Riscrivi il testo sull'autotutela negli appalti pubblici da "Con riferimento, infine, al" a "2009, n. 5621).", mettendo "convenzione" al posto di "concessione".

■ ESTRATTO DEL DOCUMENTO
■ ■ ■
Nel nuovo contesto normativo successivo al recepimento della direttiva 2007/66/CE, certa dottrina aveva messo in dubbio che fosse ancora possibile per l’amministrazione annullare in autotutela gli atti della procedura di gara una volta stipulato il contratto. Tali dubbi appaiono fugati da un filone giurisprudenziale della Quinta Sezione del Consiglio di Stato, che conferma i prevalenti orientamenti precedenti alle ultime riforme. È stato chiarito, infatti, che “non vi è dubbio circa l'effettiva configurabilità del potere della pubblica amministrazione di procedere in via di autotutela all'annullamento degli atti di un procedura ad evidenza pubblica, ivi compreso il provvedimento di aggiudicazione definitiva dell'appalto (di lavori, di servizi o di fornitura) e fermo restando quanto si dirà in seguito sul corretto esercizio nel caso di specie del predetto potere di autotutela, occorre rilevare che, come per altro già puntualmente sottolineato dalla giurisprudenza di questo consesso, l'annullamento dell'aggiudicazione ‘...in virtù della stretta consequenzialità tra l'aggiudicazione della gara pubblica e la stipula del relativo contratto, l'annullamento giurisdizionale ovvero l'annullamento a seguito di autotutela della procedura amministrativa comporta la caducazione automatica degli effetti negoziali del contratto successivamente stipulato, stante la preordinazione funzionale tra tali atti” (Cons. Stato, sez. V, sent. 7 settembre 2011, n. 5032; conf.: 14 gennaio 2011, n. 11; 20 ottobre
2010, n. 7578).
Con riferimento, infine, al consolidamento dell’affidamento della Ditta determinato dal tempo trascorso dalla stipula del contratto, si ritiene che l’intervallo di tempo di circa tre anni deve essere apprezzato con riferimento alla durata complessiva della concessione e al termine finale pattuito (fissato nel 2039). Anche in tale prospettiva l’affidamento del soggetto privato interessato appare recessivo rispetto al danno alla concorrenza producibile da una così lunga chiusura al confronto concorrenziale. Si consideri, infine, che l’art. 1, co. 136 l. 311/2004 (che peraltro potrebbe anche trovare applicazione nella fattispecie) stabilisce in tre anni il termine in cui l’interesse dell’amministrazione all’annullamento dell’atto è considerato tendenzialmente prevalente, quando ciò possa garantire risparmi di spesa (Cons. Stato, sez. VI, sent. 18 settembre 2009, n. 5621).
■ ■ ■
■ DATI MOSTRATI
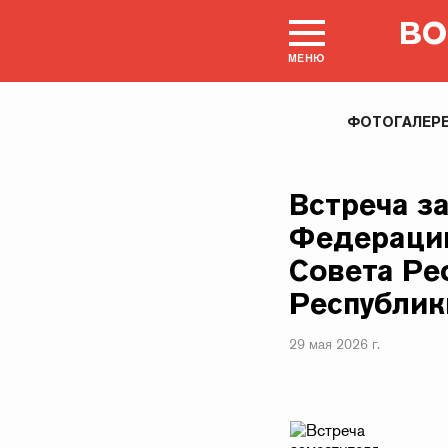
ВО
МЕНЮ
ФОТОГАЛЕР
Встреча з
Федерации
Совета Ре
Республик
29 мая 2026 г.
■ ■ ■
■ RISPOSTA
Con riferimento, infine, al consolidamento dell’affidamento della Ditta determinato dal tempo trascorso dalla stipula del contratto, si ritiene che l’intervallo di tempo di circa tre anni deve essere apprezzato con riferimento alla durata complessiva della convenzione e al termine finale pattuito (fissato nel 2039). Anche in tale prospettiva l’affidamento del soggetto privato interessato appare recessivo rispetto al danno alla concorrenza producibile da una così lunga chiusura al confronto concorrenziale. Si consideri, infine, che l’art. 1, co. 136 l. 311/2004 (che peraltro potrebbe anche trovare applicazione nella fattispecie) stabilisce in tre anni il termine in cui l’interesse dell’amministrazione all’annullamento dell’atto è considerato tendenzialmente prevalente, quando ciò possa garantire risparmi di spesa (Cons. Stato, sez. VI, sent. 18 settembre 2009, n. 5621).